== Segment start ==

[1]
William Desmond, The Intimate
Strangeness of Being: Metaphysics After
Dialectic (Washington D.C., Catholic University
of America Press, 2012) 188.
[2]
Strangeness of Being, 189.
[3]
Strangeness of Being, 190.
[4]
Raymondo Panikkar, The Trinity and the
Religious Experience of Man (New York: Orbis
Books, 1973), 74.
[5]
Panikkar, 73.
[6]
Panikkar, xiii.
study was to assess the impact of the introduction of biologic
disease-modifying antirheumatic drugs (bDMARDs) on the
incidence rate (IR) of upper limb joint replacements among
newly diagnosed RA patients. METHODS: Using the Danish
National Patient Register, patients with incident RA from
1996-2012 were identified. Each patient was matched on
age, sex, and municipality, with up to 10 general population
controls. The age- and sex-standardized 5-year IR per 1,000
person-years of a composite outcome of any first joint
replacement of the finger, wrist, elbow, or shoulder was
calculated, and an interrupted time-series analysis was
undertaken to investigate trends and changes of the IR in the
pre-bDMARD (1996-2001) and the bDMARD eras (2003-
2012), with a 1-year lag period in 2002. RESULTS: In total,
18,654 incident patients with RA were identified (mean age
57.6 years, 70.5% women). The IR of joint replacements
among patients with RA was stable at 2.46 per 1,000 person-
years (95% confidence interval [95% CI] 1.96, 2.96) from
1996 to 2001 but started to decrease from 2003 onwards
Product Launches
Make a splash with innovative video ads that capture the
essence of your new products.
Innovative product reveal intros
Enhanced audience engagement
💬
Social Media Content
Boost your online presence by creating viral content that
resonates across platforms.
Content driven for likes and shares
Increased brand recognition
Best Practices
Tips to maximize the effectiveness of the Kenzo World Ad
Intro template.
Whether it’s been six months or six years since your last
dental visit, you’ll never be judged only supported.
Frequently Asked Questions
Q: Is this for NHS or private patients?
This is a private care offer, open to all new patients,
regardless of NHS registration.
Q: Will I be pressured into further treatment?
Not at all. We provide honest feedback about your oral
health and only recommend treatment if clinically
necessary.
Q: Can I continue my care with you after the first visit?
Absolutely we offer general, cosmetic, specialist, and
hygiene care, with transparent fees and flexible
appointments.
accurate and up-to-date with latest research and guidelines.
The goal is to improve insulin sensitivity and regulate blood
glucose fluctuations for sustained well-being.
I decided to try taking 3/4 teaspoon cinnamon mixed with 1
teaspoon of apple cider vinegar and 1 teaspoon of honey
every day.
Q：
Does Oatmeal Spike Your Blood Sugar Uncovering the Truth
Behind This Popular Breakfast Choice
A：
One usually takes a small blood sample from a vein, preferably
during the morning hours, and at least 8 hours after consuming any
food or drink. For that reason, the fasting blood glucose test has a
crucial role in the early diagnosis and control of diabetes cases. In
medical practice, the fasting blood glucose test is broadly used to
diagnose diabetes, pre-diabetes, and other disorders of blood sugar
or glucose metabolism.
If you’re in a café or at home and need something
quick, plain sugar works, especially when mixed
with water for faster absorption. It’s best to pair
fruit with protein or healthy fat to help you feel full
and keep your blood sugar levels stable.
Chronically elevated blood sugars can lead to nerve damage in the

== Segment end ==

What you will do
Restate word for word only the lines above from the line containing "Not at all." to the line containing "glucose fluctuations for", both of them included.

Exercise solution
Not at all. We provide honest feedback about your oral
health and only recommend treatment if clinically
necessary.
Q: Can I continue my care with you after the first visit?
Absolutely we offer general, cosmetic, specialist, and
hygiene care, with transparent fees and flexible
appointments.
accurate and up-to-date with latest research and guidelines.
The goal is to improve insulin sensitivity and regulate blood
glucose fluctuations for sustained well-being.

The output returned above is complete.